:: Task 1 ::
According to the article on helpful touch for children in public care, roughly how many children and young people are in public care in the UK?
:: Task 2 ::
Please extend the article on helpful touch for children in public care, picking up after its final sentence.

:: Given text ::
Author’s note on the current pandemic
It may seem odd to publish an article advocating helpful touch, during a pandemic when the advice is to maintain 2-meter social distance. However, we were researching this material more than a year ago, as the neuroscience confirmed Lemn Sissay’s insights, we decided to update our advice and training for those in the parenting role for children in public care. While the training materials were updated quickly, the first draft of the article was not ready until January 2020 at that time, the UK Chief Medical Officers considered our risk level from COVID-19, as low. The article had already been accepted for publication by the time the World Health Organisation (WHO) declared it a pandemic.
Helpful touch is still an important basic human need but during this public health emergency, look after yourself and those close to you and make sure that you are following current guidance to ensure safe care practices for you, your family and those in your care.
Colin Maginn 23rd March 2020
A modest proposal to help children in public care
With growing concern for children and young people’s overuse of screen time and lack of activity, there is a national health issue with the increase in the number of overweight children. The UK Government is not responsible for telling parents what to do with their children, however, as the legal ‘parent’ for the nearly eighty thousand children and young people in public care, it is the Government’s responsibility to ensure that each of these children has a healthy diet. To achieve this while addressing the obesity problem, the Government should ensure each individual young person in care have their nourishment requirements assessed based on their levels of activity, age, development, size and so on.
To control the many random and idiosyncratic variables around obesity, food could be scientifically produced as colour-coded food pellets. Green pellets would contain all the nutrition and fibre from the ‘5 a day’ vegetable requirements. Yellow pellets for daily protein needs and light orange pellets for essential carbohydrates. Of course, all of the food pellets would contain vitamins and would be consumed with water, (sugary soft drinks would be banned) but for variety both fizzy and still water, with or without ice, would be made available to all looked after children. The production and distribution of the food pellets would lead to considerable savings while ensuring that all the children in care would be well-nourished, physically healthy and have ideal body mass indexes.
Already, some readers may have anxieties about this approach as it appears mechanistic and even unkind to deprive children of the joys to be had from the smells of freshly baked bread or the amazing sweet mix of ice cream covered in warm caramel sauce, melting on the tongue. Lost too would be the esteem-building delights experienced by young people creating their own cooked meals or experiencing the quiet appreciation of having a special meal prepared for them. In short, a meal of pellets would lack the human touch.

:: Supplied data ::

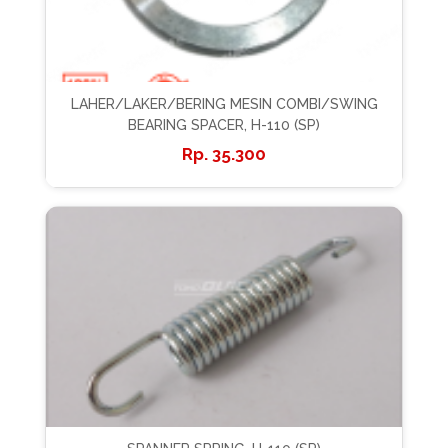
LAHER/LAKER/BERING MESIN COMBI/SWING
BEARING SPACER, H-110 (SP)
35.300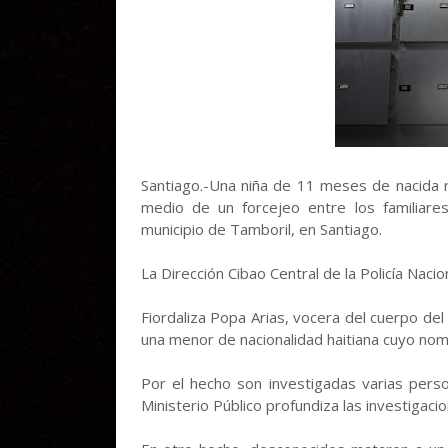
Santiago.-Una niña de 11 meses de nacida r
medio de un forcejeo entre los familiar
municipio de Tamboril, en Santiago.
La Dirección Cibao Central de la Policía Nacio
Fiordaliza Popa Arias, vocera del cuerpo del
una menor de nacionalidad haitiana cuyo nom
Por el hecho son investigadas varias perso
Ministerio Público profundiza las investigacio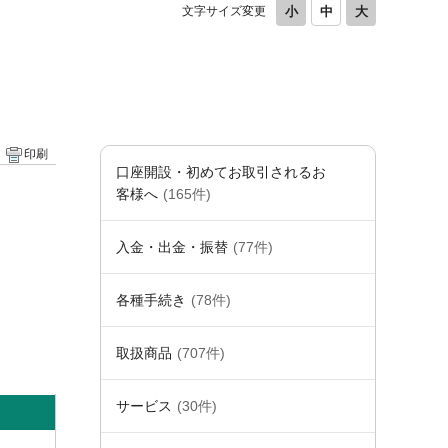
文字サイズ変更
印刷
口座開設・初めてお取引されるお
客様へ
(165件)
入金・出金・振替
(77件)
各種手続き
(78件)
取扱商品
(707件)
サービス
(30件)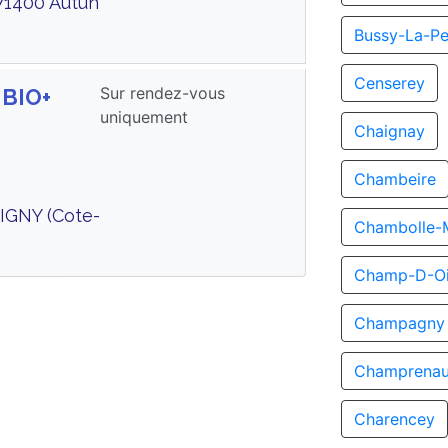
71400 Autun
Bussy-La-Pe
Censerey
Sur rendez-vous
 BIO+
uniquement
Chaignay
Chambeire
IGNY (Cote-
Chambolle-
Champ-D-Oi
Champagny
Champrenau
Charencey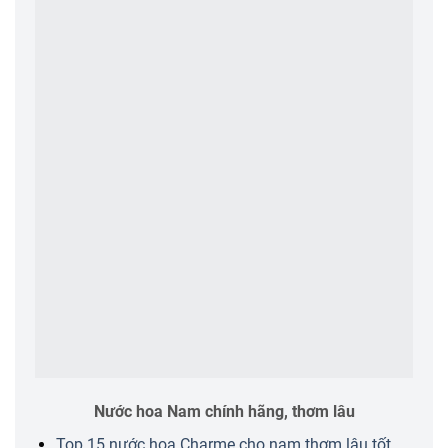
Nước hoa Nam chính hãng, thơm lâu
Top 15 nước hoa Charme cho nam thơm lâu tốt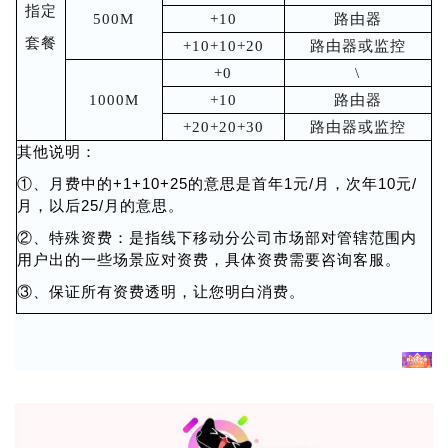
指定
500M
+10
路由器
套餐
+10+10+20
路由器或监控
+0
\
1000M
+10
路由器
+20+20+30
路由器或监控
其他说明：
①、月费中的+1+10+25的意思是首年1元/月，次年10元/
月，以后25/月的意思。
②、特殊资费：是指线下移动分公司市场部对管辖范围内
用户出的一些场景应对资费，具体资费需要咨询客服。
③、保证所有资费透明，让您明白消费。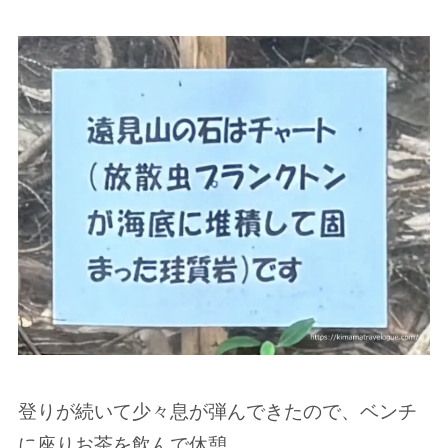
登りが続いて少々息が弾んできたので、ベンチ
に座りお茶を飲んで休憩。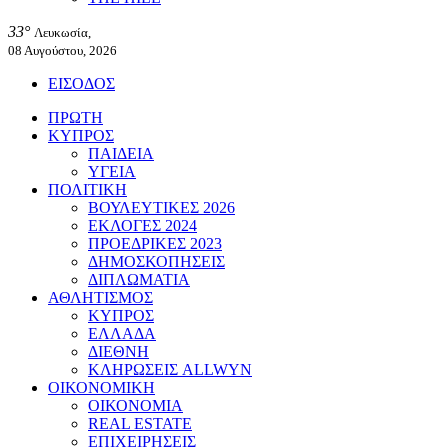
33°
Λευκωσία,
08 Αυγούστου, 2026
ΕΙΣΟΔΟΣ
ΠΡΩΤΗ
ΚΥΠΡΟΣ
ΠΑΙΔΕΙΑ
ΥΓΕΙΑ
ΠΟΛΙΤΙΚΗ
ΒΟΥΛΕΥΤΙΚΕΣ 2026
ΕΚΛΟΓΕΣ 2024
ΠΡΟΕΔΡΙΚΕΣ 2023
ΔΗΜΟΣΚΟΠΗΣΕΙΣ
ΔΙΠΛΩΜΑΤΙΑ
ΑΘΛΗΤΙΣΜΟΣ
ΚΥΠΡΟΣ
ΕΛΛΑΔΑ
ΔΙΕΘΝΗ
ΚΛΗΡΩΣΕΙΣ ALLWYN
ΟΙΚΟΝΟΜΙΚΗ
ΟΙΚΟΝΟΜΙΑ
REAL ESTATE
ΕΠΙΧΕΙΡΗΣΕΙΣ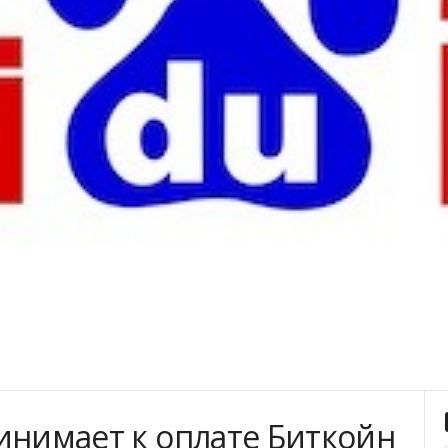
инимает к оплате Биткойн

:: Written reply 1 ::
Nearly eighty thousand.

:: Written reply 2 ::
Another missing touch
The absence of physical human touch is no satirical matter especially when the current focus on safeguarding children and young people in public care has resulted in cold professional boundaries and ‘no-touch’ guidelines. The absence of human touch for a maltreated child is likely to strike at their emotional core. While a child would see the care system offering food pellets as a ridiculous April fool prank, they routinely have to accept a ‘no-touch’ care system. Sadly, as any psychologist would confirm, it is likely that they view the absence of touch as their own fault, leaving them feeling ‘untouchable’ and even more devastatingly for a child, they may think of themselves as unlovable.
Parents instinctively use touch in their everyday contact with their children. Humans are highly social and from birth to old age, touch plays a central role in the formation and maintenance of relationships. In human interactions, it has long been recognised that touch is fundamental in enhancing social bonding, showing empathy, demonstrating agreement, offering comfort, sharing success and achievement and acknowledging sadness. Touch is the first sensation to develop in embryo and the last to fade in old age. In the case of children, affective touch is a powerful medium for conveying empathy, for example when acknowledging that a child has been successful, or is anxious, frightened or upset.
The idea that touch is as important as food was reported in 1945 when René Spitz[1] noticed a high death rate in hospitalised infants who received only brief or no touch from nurses. Spitz wrote that food and sanitary conditions alone were insufficient for survival, and that interpersonal touch should be regarded as a biological necessity. Later Harry Harlow’s (1958[2]) now well-known but controversial work with young rhesus monkeys showed that they preferred a ‘cloth mother’ that provided comfort and warmth to a ‘wire mother’ that provided food. Both studies confirm what we already know instinctively, however, when it comes to children in public care, these instincts and historical insights have been lost.
Scientific studies using MRI scanning, have shown that affective touch turns out to be even more complex than expected. Positive human touch has both neurobiological and psychological beneficial outcomes for the receiver and the giver. Paula Trotter’s research (Trotter et al 2016[3]) shows that lack of touch in childhood is a significant predictor of adult depression. As Ralph Pawling (2017[4]) and his colleagues put it: ‘.. tactile interactions are rewarding, buffer physiological and psychological responses to stress and ultimately enhance well-being.’ They go on to explain that ‘…nerve fibres called C-Tactile afferents (CTs), ..respond optimally to slowly moving, gentle touch.. ’. The detailed scientific proof shows that even gently stroking a person’s arm can reduce cortisol levels, help distressed people to become calm and regulated and benefit people who are depressed.
Children in public care are no different from other children, they also need ongoing positive helpful touch for normal brain development. It is a fundamental human need and is necessary for healthy social, emotional, cognitive and physical development.
Awareness of abuse has alerted us to the need for caution to ensure that children are safe from harmful touch. Safe boundaries need to be established which respect privacy and to protect children from touch which is sexual, overfamiliar or any touch which is intended to hurt, hit or cause pain. The absence of touch is harmful too, especially if the person withholding helpful touch is ‘the person in the parenting role’. The absence of touch from those ‘In loco parentis’ should also be a safeguarding issue (see table one below).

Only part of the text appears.